The new national standards include a timeline for implementing the new requirements, which is within 2 years if the farms (amongst other things) are located within a schedule of specific at-risk catchments including the Upper Rangitaiki and Otangimoana Rivers catchment in the Bay of Plenty. All farms must implement the requirements by 31 December 2025. The standards are generally aimed at managing the risks of contaminant losses and associated impacts on freshwater. For farms located in the at-risk catchments, they must also include action points to reduce nitrogen discharges.

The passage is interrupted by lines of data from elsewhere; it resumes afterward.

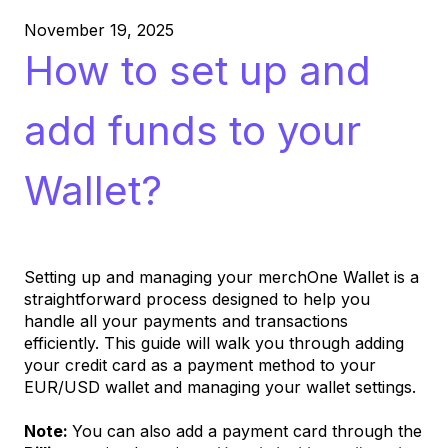
November 19, 2025
How to set up and
add funds to your
Wallet?
Setting up and managing your merchOne Wallet is a
straightforward process designed to help you
handle all your payments and transactions
efficiently. This guide will walk you through adding
your credit card as a payment method to your
EUR/USD wallet and managing your wallet settings.
Note:
You can also add a payment card through the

Interestingly, the Government has introduced an alternative proposal for managing nitrogen loss in the scheduled catchments, which if adopted would replace the requirement to include action points in farm plans to reduce nitrogen discharges. The proposal sets activity status for low-slope pastoral farming and dairy farming which are focussed around managing nitrogen loss. Notably, any resource consent granted under these standards will expire after no more than 5 years of being granted. This proposal also puts an onus on regional councils to calculate a threshold value for each catchment or sub catchment based on nitrogen loss figures provided by farmers.

Submissions

In summary, the proposed NESF introduces a series of standards aimed at stopping any further loss of wetlands, providing for fish passage and regulating farming practices at a national level to manage contaminant losses.

The official closing date for submissions is Thursday 17 October 2019 at 5pm. However, submissions will be accepted for a further two weeks beyond that date, until 31 October 2019.

Also open for submissions as part of the freshwater reforms Action for Healthy Waterways package are a proposed national policy statement for freshwater management and draft stock exclusion regulations.